FreeBSD 4 vs 5.3 - Misc
- There is the usual "this release supports more devices, and has better support for some devices". Examples include bluetooth, firewire and improved PCI and USB support.
- Support for ACPI (Advanced Configuration and Power Management) is now available, in addition to the support for the older APM (Advanced Power Management) BIOS standard.
- The acpi driver provides support for the Intel/Microsoft/Compaq/Toshiba ACPI standard. This support includes platform hardware discovery (superseding the PnP and PCI BIOS), as well as power management (superseding APM) and other features. ACPI core support is provided by the ACPI CA reference implementation from Intel.
- Release 5.x now has a new way of starting/stopping services via the scripts in /etc/rc.d/* (this was adapted from NetBSD).
- Some work has been done so the system can be compiled by icc or tcc in addition to gcc (icc == Intel's C compiler, tcc == C compiler from
- Newer boot-up manager. Somewhat nicer. (this might also be in the most recent 4.x releases. I have not done a clean install of 4.x for some time now). You will probably only see this if you do a clean install of Release 5.3 (or later), or if you remember to run 'disklabel -B' after building and installing a new system.
- dynamically-linked binaries in /bin and /sbin. This results in smaller executables and a smaller "root partition", but was mainly done so those programs can use dynamically-loaded services (such as 'pam' modules).
- 4.x used to have a /stand directory, which really was just for the initial installation of freebsd. That is gone, but there is now a directory called /rescue. This holds statically-linked versions of several key programs statically-linked and "crunchgen"ed together. These programs can be used if some event screws up the system libraries (such as a disk error, or a failed attempt to upgrade the OS)
- procfs is used much less. It is not mounted by default, and is likely to disappear at some point (6.0 or later).

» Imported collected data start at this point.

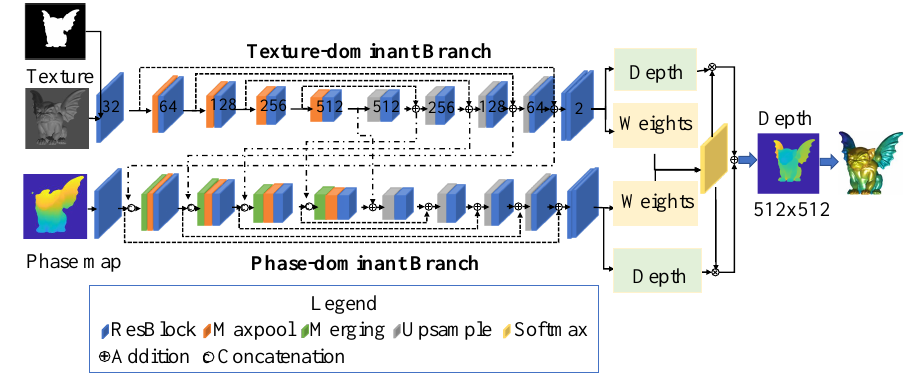
Figure 2. Schematic of the proposed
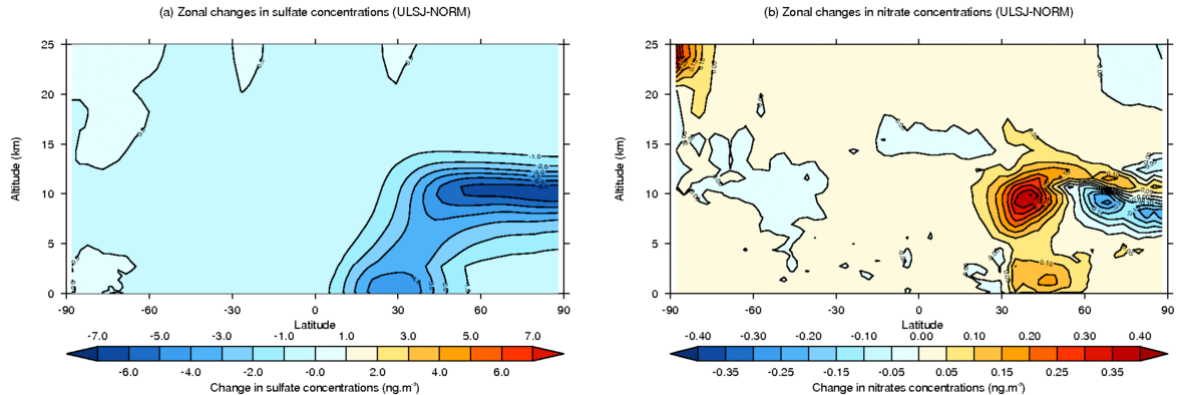
Figure 5. Simulated differences in zonal annual mean sulfate (a) and nitrate (b) concentrations from the use of ULSJ fuel relative to standard fuel (ULSJ–NORM).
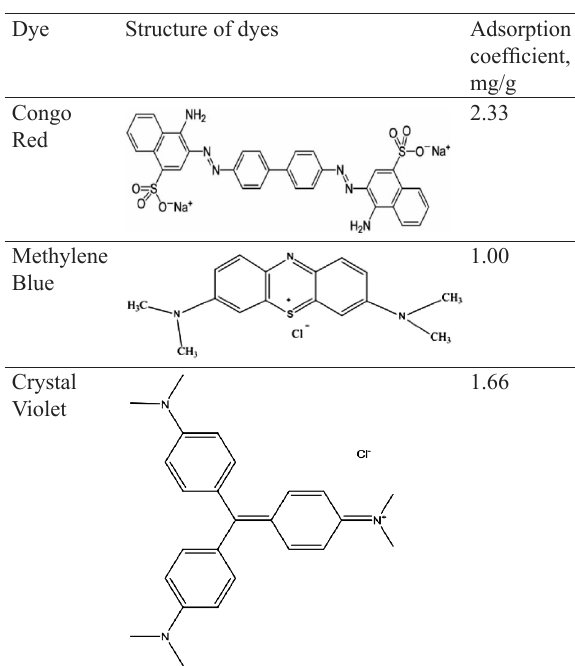
Table 3 pH of dye solutions before and after treatment with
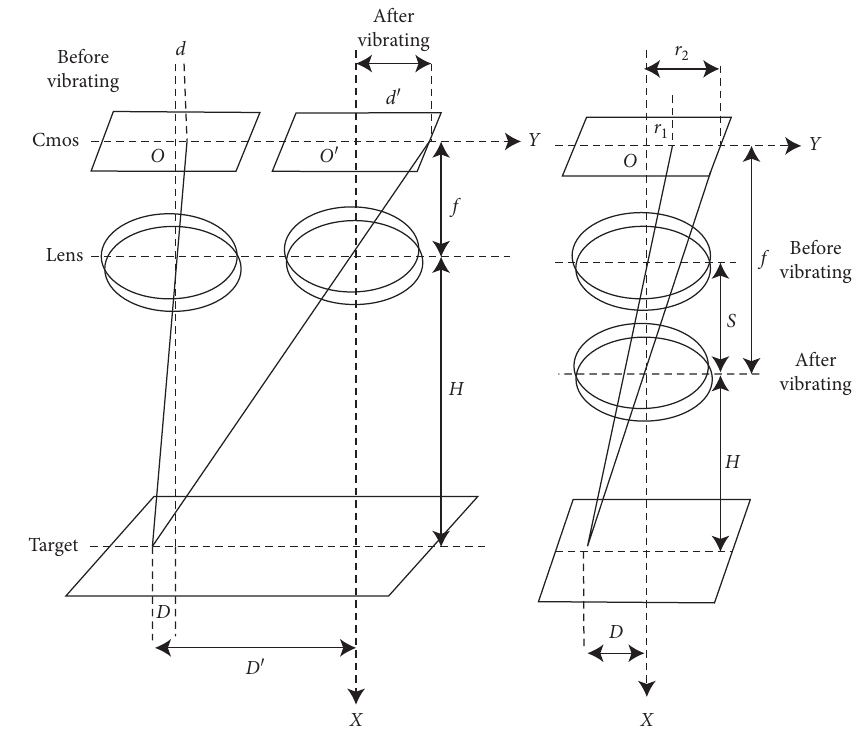
Figure 2: Image shift of UAV system along the OY , OX axes.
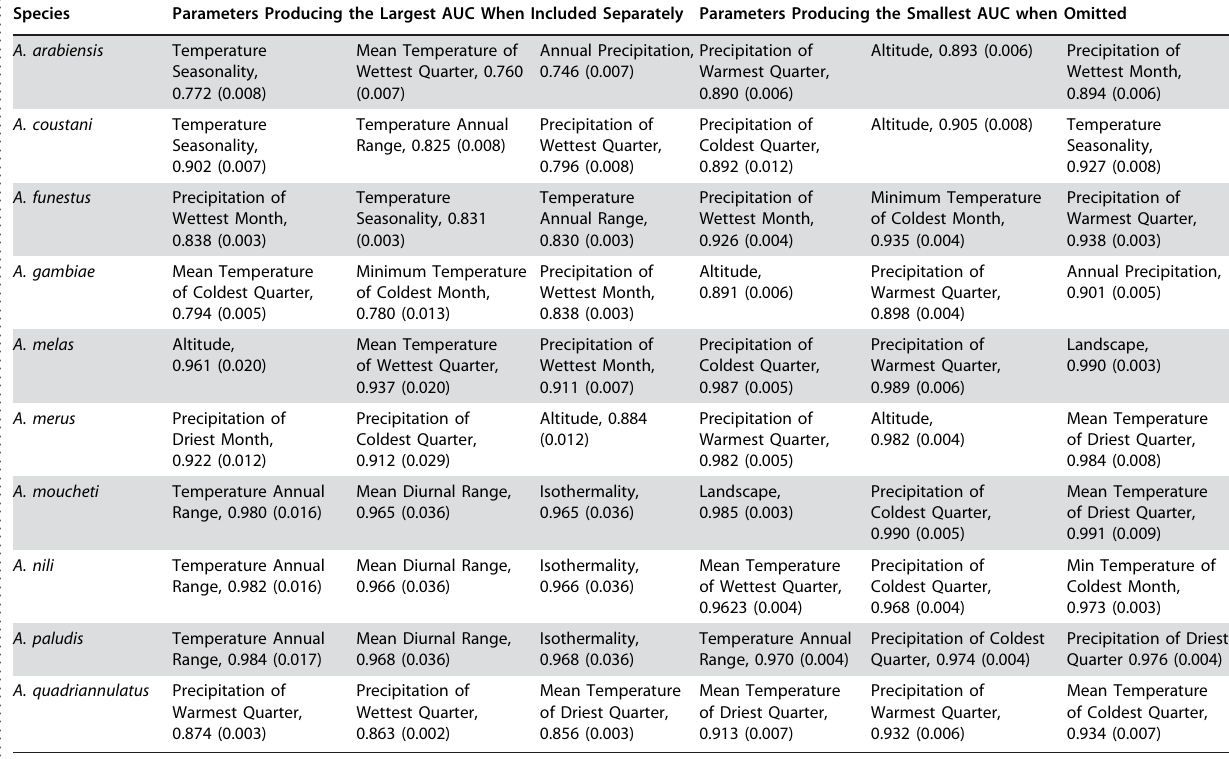
Column (i) lists the 10 Anopheles species for which niche models were constructed. Columns (ii–iv) list the three parameters that produced the largest AUC when taken individually. These parameters are listed in decreasing order from (ii) to (iv) on the basis of their associated AUC values. Thus column (ii) lists the environmental parameter that possesses the most information regarding the niche of each species. Columns (v–vii) list the three parameters that produced the smallest AUC when omitted. These parameters are listed in increasing order from (ii) to (iv) on the basis of their associated AUC values. Thus column (v) lists the environmental parameter that possesses the most information not possessed by the other parameters regarding the niche of each species. Average AUC values are provided next to each environmental parameter with the standard deviation of the values provided in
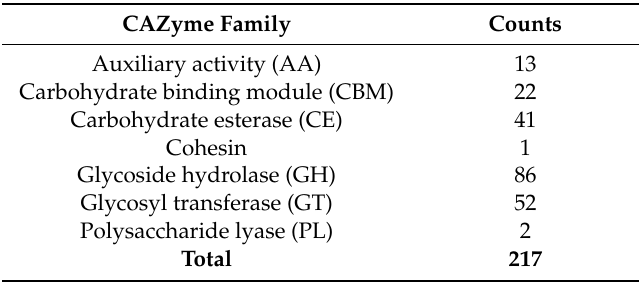
*Average nucleotide identity percentage values between Granulicella strain WH15 and other available Granulicella strains’ whole genomes. Table 3. Carbohydrate-Active Enzyme (CAZyme) categories observed in the WH15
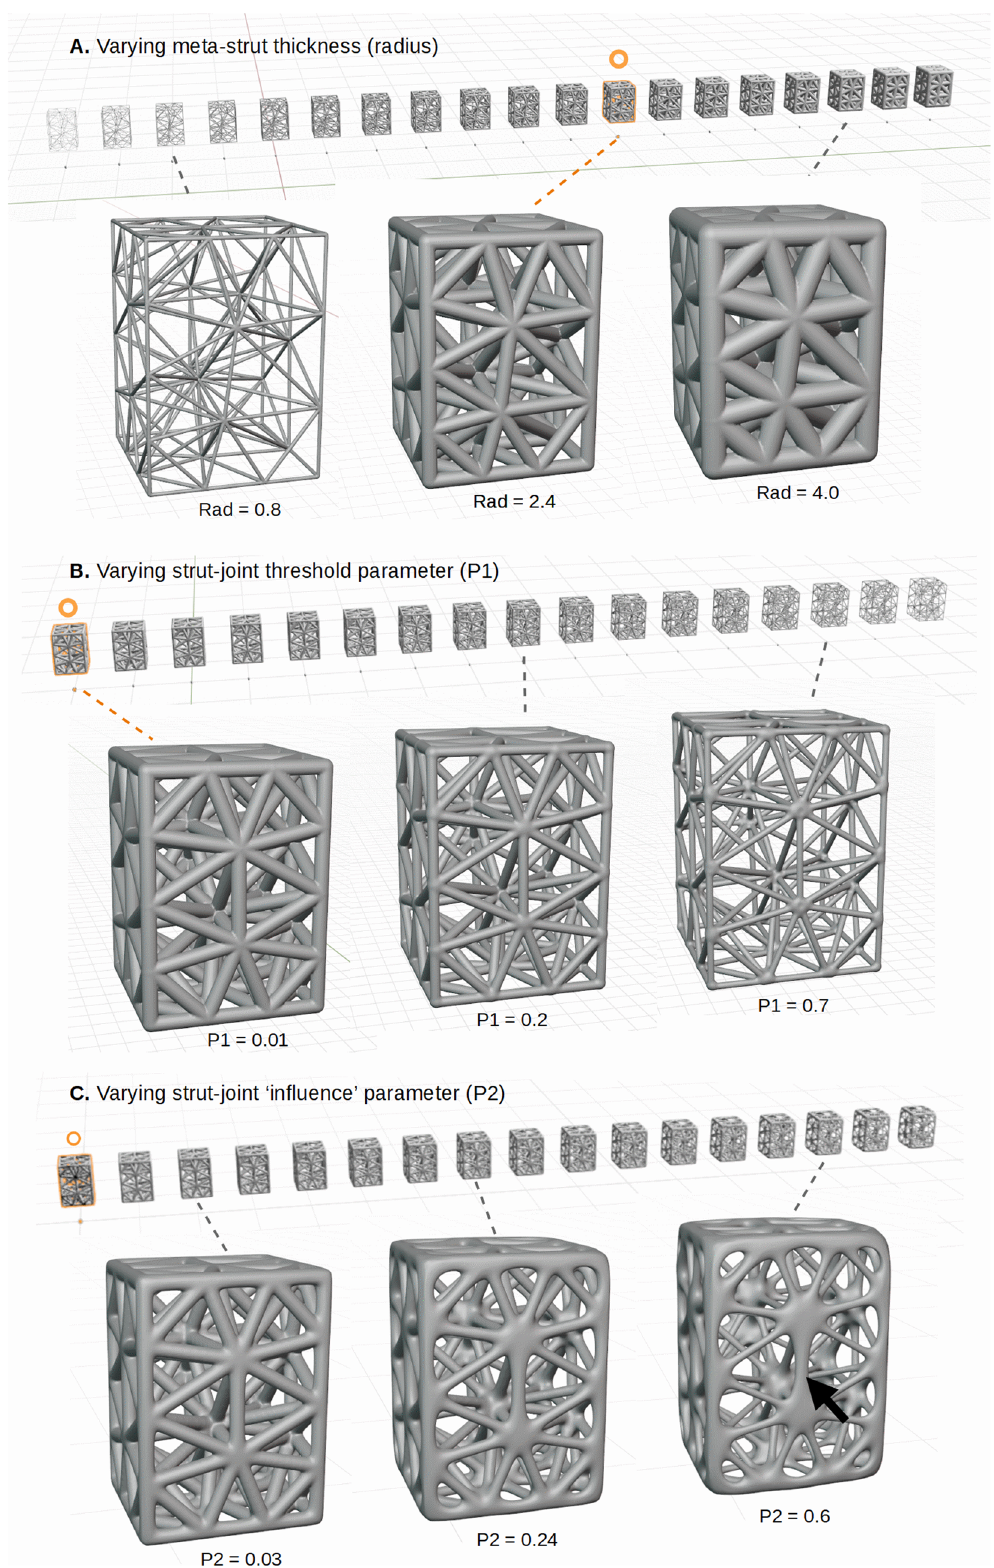
Figure 6. Examples of variations in three main meta-structure parameters: ( A ) strut radius, ( B ) strut-joint threshold, and ( C ) strut-joint tolerance or ‘influence’. Strut radius has the most effect on overall HGon volume change. Threshold (P1) controls the meta-boundary and enables struts to be thinned while retaining joint thickness. Influence/tolerance (P2) controls the blending of struts and joints, enabling enhanced chamfer control. High influence values (> 0.7) can lead to large joints and high tapering of struts (black arrow), which can be interesting for uniquely optimized high strength designs for AM-3D printed components. The circles indicate reference structures for subsequent volume calculations/plots shown in the next figure (Fig.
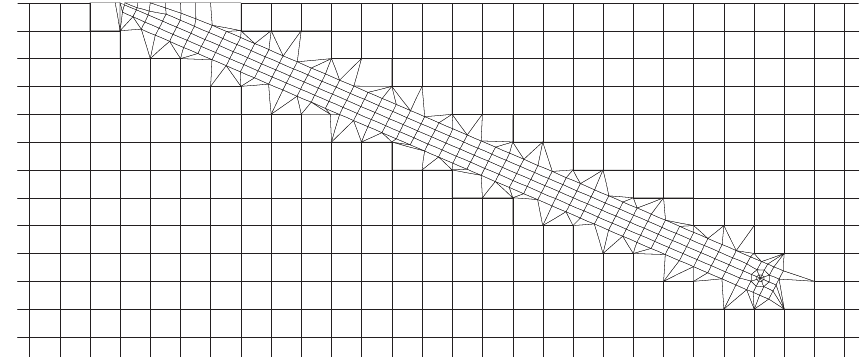
Figure 3: Part of the FEM mesh showing the way the crack vicinity is divided into finite elements. The grid used in flow analysis is the same as boundary FEM nodes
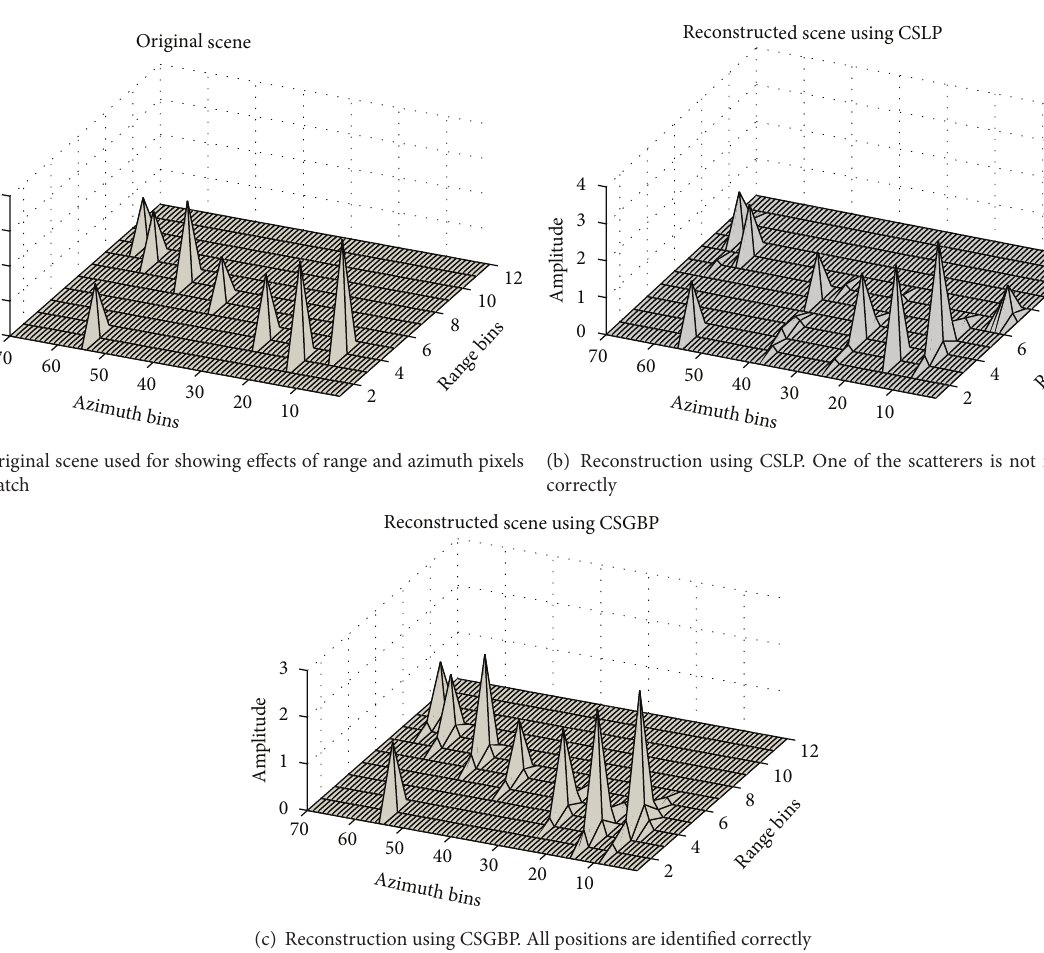
Figure 6: Reconstruction in the presence of range and azimuth pixels mismatch using CSLP and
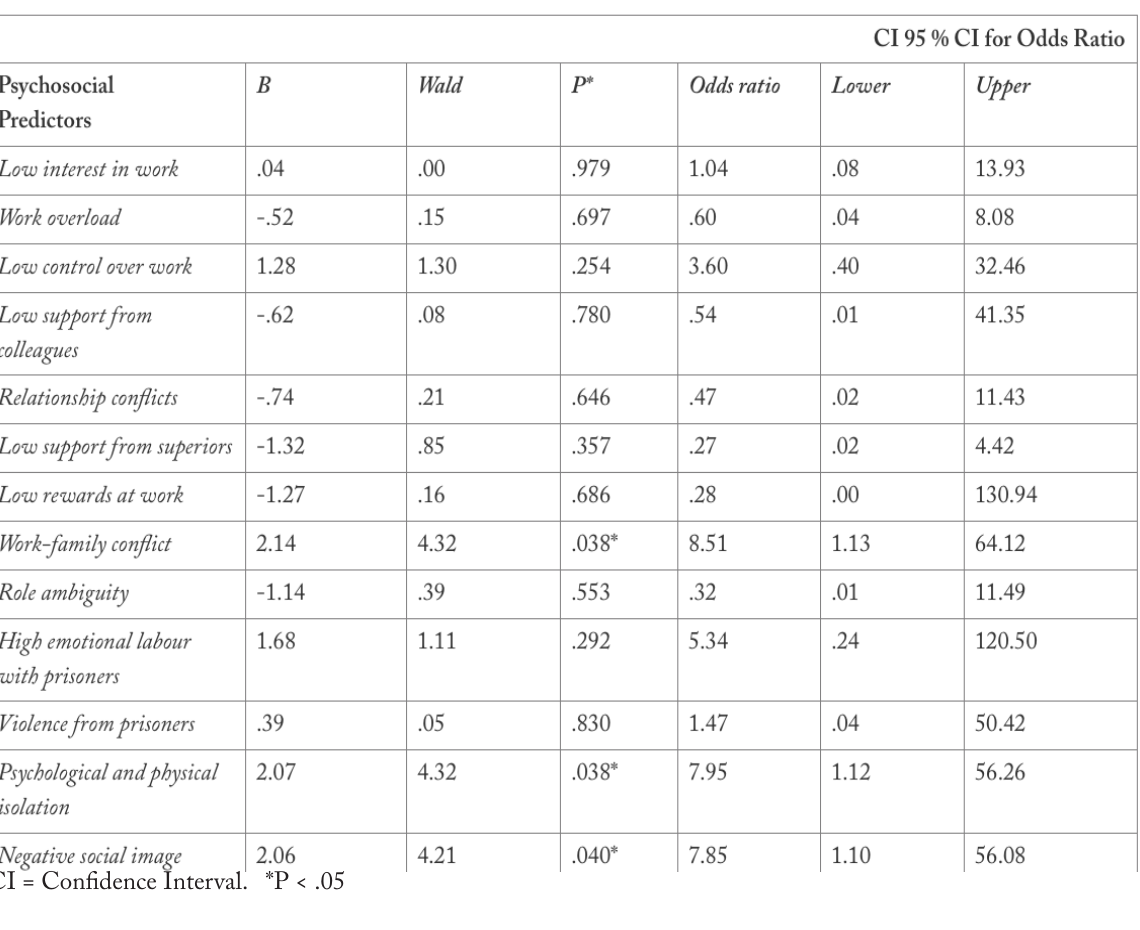
Table 5. Results of the logistic regression analysis with psychosocial parameters predicting cases of SBS among COs ( n = 76).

- /dev/random now provides much better randomness. It is now "cryptographic quality". This includes the checking of multiple sources of entropy to make sure it supplies truly unpredictable random values.
- You can also checkout the migration guide at:
- My recommendation: If you are upgrading a system from 4.x to 5.3-RELEASE, you would probably be better off backing up all your important data, and doing a clean install. You can upgrade from (say) 4.10-release to 5.3-release, but you will have better results if you create brand new partitions, and install into them. Among other things, you probably want a larger root partition.
Upcoming FreeBSD 6.0
- Major New Features are NOT selected yet!
- In hindsight, we attempted way too many things in the 5.x-series, and most developers feel strongly that we must avoid that for 6.0.
- Developers really hope to see 6.0-RELEASE in less than two years, and not FOUR years! And we also expect to have 6.0-RELEASE as the start of the 6.x-STABLE series, instead of going all the way to 6.3-RELEASE before we are comfortable claiming that it is "stable".
This Wiki page is just an informal outline that I (GaranceDrosehn) had written up for a few public presentations I had done. It is not meant to be an exhaustive comparison of release 4.10 (or later) to release 5.3 (and later). It might not even be completely accurate. In some sense, it is just the changes which "effected me personally". Other developers are welcome up to update this page, or to contact me directly if there is anything I have grossly mis-represented.
I am also pretty sure that there are more changes than this in the big jump to release 5.3. This is only meant to be the most noticeable highlights. Again, other developers are welcome to add more to this.
The initial version of this Wiki web page was written on February 14th, 2005. However, most of it comes from outlines that GaranceDrosehn wrote in November and December 2004, and thus it might be a bit out-of-date.